EXERCISE INSTRUCTIONS:
Please retype the items word for word, from the very first line through the line that contains "Keep the product away from children.", including both of those lines.

### DATA

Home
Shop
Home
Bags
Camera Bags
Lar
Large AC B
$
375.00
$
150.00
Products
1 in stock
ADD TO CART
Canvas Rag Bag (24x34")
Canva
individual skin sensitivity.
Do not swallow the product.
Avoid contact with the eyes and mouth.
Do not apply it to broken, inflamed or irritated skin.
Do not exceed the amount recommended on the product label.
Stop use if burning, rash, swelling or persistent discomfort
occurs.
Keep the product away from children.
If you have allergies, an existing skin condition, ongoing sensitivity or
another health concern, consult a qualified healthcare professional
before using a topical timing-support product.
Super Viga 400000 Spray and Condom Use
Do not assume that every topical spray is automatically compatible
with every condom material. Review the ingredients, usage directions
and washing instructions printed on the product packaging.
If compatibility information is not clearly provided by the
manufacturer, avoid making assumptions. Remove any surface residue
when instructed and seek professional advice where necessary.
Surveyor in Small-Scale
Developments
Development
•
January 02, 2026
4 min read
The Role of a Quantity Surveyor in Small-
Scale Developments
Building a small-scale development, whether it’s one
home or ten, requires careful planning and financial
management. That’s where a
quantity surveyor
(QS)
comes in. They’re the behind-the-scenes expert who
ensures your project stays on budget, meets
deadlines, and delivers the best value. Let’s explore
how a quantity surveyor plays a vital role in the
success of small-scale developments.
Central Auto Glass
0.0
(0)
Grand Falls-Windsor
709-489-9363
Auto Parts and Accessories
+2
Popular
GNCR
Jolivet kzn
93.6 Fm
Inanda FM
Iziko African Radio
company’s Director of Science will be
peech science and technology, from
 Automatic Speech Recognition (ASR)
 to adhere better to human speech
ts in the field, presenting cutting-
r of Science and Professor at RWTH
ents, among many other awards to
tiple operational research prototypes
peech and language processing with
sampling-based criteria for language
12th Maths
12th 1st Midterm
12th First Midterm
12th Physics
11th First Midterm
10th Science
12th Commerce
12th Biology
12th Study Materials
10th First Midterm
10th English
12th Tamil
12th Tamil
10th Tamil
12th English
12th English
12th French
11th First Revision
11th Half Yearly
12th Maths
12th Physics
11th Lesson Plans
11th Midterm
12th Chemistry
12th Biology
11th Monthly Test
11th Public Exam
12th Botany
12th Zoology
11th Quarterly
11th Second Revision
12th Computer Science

######

RESPONSE:
Home
Shop
Home
Bags
Camera Bags
Lar
Large AC B
$
375.00
$
150.00
Products
1 in stock
ADD TO CART
Canvas Rag Bag (24x34")
Canva
individual skin sensitivity.
Do not swallow the product.
Avoid contact with the eyes and mouth.
Do not apply it to broken, inflamed or irritated skin.
Do not exceed the amount recommended on the product label.
Stop use if burning, rash, swelling or persistent discomfort
occurs.
Keep the product away from children.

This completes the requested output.